[Opening SOURCE DOCUMENT section]
Lab 2 - AI-Driven Anomaly Detection
Task Goal
In this laboratory session, you'll explore the AI-Driven anomaly detection feature and how to get the most out of the issues generated by the AI/ML algorithm, leveraging the advanced baselining to keep the focus on the most relevant issues as well as getting detailed information helping you to resolve the idenfitied anomalies.
This lab task will guide you through an AI-Driven anomaly detection issue workflow:
- get an overview of the issues detected on the network, organized by location and category, using the Assurance issue dashboard
- when an anomaly is detected, compare the expected performance computed by the AI/ML baselining algorithm, with the actual network peformance
- get guidance to further understand the impacted clients and access points, as well as the potential root cause
Benefits
The AI-driven anomaly detection feature extends the vast issue set available on Cisco DNA Assurance and leverage AI/ML (Artificial Intelligence and Machine Learning) to model the network performance, learning from the past behavior in relation to the network conditions (e.g., number and type of clients, applications used, RF conditions, etc..).
Instead of using traditional static thresholds, the AI/ML model generates a baseline defining the expected lower and upper bound of a given KPI and a specific network entity; such range is used as a reference for the expected behavior and an anomaly is raised when the actual KPI falls outside these boundaries.
The most important advantage of this approach is that the alerting system takes into account the network conditions and the past network behavior to establish whether the network performance is normal or anomalous.
[Closing SOURCE DOCUMENT section]
• [EXERCISES TO COMPLETE]:
• a. In the anomaly detection lab text, list the network conditions that are given as examples of what the AI/ML model learns from.
• b. Revise a passage of the anomaly detection lab text: start at the words "Instead of using" and end after "outside these boundaries.", using "fixed thresholds" where it says "static thresholds".
[Opening EXTRACTED DATA section]
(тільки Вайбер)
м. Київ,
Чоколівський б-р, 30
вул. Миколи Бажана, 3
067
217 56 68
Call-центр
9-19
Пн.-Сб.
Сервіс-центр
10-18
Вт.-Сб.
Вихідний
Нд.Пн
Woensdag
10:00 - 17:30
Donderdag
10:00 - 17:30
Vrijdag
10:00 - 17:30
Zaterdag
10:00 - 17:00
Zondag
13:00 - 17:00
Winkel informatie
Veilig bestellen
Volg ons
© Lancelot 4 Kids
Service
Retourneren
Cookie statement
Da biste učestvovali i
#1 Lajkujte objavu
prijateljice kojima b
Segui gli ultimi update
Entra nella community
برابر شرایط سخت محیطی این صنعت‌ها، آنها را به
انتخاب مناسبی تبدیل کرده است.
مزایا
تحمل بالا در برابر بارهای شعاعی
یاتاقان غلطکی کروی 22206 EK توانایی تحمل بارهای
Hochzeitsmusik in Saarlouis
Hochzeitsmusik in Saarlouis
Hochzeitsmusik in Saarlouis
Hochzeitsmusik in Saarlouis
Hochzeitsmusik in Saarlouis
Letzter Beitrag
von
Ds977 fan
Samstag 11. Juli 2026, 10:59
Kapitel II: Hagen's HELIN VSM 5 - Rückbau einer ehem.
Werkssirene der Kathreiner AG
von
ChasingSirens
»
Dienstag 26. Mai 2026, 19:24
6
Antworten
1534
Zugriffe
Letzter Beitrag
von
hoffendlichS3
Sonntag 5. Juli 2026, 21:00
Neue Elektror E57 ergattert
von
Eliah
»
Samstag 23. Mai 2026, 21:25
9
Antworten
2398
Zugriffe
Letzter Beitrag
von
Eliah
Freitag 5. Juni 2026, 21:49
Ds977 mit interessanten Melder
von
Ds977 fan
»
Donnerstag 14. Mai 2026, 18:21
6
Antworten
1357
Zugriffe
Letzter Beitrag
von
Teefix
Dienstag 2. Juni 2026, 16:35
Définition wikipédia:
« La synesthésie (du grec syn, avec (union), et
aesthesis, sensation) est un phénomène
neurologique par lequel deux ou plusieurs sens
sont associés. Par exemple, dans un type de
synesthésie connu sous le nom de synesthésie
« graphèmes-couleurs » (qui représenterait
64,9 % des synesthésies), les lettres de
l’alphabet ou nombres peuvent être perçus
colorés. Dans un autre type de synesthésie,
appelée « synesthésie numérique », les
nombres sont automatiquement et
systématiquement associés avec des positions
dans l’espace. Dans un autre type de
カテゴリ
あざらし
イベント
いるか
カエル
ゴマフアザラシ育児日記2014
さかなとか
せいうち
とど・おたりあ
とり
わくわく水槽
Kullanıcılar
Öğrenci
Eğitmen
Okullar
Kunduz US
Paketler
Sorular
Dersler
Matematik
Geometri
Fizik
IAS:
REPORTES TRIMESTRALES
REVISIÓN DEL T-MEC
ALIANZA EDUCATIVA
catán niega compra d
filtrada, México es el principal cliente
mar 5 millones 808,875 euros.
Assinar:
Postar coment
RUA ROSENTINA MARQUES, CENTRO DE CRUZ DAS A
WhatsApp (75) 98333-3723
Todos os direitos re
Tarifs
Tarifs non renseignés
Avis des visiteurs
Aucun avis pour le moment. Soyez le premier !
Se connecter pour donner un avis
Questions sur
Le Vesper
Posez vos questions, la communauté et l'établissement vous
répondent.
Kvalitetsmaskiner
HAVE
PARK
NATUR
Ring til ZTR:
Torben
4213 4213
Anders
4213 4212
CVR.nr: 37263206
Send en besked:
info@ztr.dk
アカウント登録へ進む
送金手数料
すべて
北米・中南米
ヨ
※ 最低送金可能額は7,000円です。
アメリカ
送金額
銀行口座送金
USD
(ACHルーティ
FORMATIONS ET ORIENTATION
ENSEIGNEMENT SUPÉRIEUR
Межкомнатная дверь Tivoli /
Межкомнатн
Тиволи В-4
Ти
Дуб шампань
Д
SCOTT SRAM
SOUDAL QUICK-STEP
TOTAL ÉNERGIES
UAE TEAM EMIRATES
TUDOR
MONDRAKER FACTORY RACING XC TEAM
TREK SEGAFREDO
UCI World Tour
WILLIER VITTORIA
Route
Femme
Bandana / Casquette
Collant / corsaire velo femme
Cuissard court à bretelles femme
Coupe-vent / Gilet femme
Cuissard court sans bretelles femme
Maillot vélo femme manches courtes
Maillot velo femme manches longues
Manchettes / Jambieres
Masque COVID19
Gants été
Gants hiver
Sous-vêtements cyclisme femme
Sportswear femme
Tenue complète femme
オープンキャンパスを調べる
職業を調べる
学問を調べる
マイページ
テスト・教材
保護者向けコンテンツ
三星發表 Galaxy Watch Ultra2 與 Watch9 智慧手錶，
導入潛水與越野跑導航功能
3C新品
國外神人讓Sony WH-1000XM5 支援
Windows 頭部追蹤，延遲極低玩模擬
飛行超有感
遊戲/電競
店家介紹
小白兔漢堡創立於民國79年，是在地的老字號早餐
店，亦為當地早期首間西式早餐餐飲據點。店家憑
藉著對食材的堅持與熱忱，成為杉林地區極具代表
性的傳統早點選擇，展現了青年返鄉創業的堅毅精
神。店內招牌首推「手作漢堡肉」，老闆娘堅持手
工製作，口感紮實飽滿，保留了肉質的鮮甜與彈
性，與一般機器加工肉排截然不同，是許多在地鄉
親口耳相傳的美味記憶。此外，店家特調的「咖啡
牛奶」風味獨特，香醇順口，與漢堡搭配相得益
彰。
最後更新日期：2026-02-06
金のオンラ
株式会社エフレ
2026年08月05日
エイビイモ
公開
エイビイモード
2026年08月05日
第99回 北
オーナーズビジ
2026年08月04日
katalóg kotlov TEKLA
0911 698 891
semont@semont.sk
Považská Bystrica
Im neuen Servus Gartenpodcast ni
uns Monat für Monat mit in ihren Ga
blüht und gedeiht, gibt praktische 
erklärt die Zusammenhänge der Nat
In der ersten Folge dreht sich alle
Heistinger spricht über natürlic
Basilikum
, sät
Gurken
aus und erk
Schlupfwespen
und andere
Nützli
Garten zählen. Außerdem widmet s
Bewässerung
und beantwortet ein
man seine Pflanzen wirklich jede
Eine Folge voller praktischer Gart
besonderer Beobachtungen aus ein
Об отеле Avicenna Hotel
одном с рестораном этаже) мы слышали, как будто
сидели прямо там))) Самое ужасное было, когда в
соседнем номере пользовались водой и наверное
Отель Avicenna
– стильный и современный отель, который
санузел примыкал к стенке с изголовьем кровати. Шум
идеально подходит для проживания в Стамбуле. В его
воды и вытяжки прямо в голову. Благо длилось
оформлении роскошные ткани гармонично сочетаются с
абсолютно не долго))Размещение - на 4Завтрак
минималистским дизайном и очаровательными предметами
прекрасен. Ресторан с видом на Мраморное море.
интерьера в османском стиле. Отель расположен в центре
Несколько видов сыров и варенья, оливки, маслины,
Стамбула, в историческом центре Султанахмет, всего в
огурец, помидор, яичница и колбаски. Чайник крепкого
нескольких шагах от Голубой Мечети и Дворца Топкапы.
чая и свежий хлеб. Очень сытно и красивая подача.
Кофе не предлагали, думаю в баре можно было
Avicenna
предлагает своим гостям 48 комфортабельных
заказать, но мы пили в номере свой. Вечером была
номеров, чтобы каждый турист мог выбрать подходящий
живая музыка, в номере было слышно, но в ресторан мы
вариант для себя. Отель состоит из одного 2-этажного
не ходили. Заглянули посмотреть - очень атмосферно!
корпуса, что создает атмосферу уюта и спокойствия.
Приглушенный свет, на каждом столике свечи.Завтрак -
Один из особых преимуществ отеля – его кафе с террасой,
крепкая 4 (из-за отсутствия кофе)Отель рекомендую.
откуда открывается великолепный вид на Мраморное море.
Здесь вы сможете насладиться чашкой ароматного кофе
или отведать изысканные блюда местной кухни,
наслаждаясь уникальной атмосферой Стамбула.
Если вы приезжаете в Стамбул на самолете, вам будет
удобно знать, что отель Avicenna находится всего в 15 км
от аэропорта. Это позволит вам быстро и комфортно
[Closing EXTRACTED DATA section]
• [ANSWERS TO THE EXERCISES]:
• a.
- number and type of clients
- applications used
- RF conditions

• b.
Instead of using traditional fixed thresholds, the AI/ML model generates a baseline defining the expected lower and upper bound of a given KPI and a specific network entity; such range is used as a reference for the expected behavior and an anomaly is raised when the actual KPI falls outside these boundaries.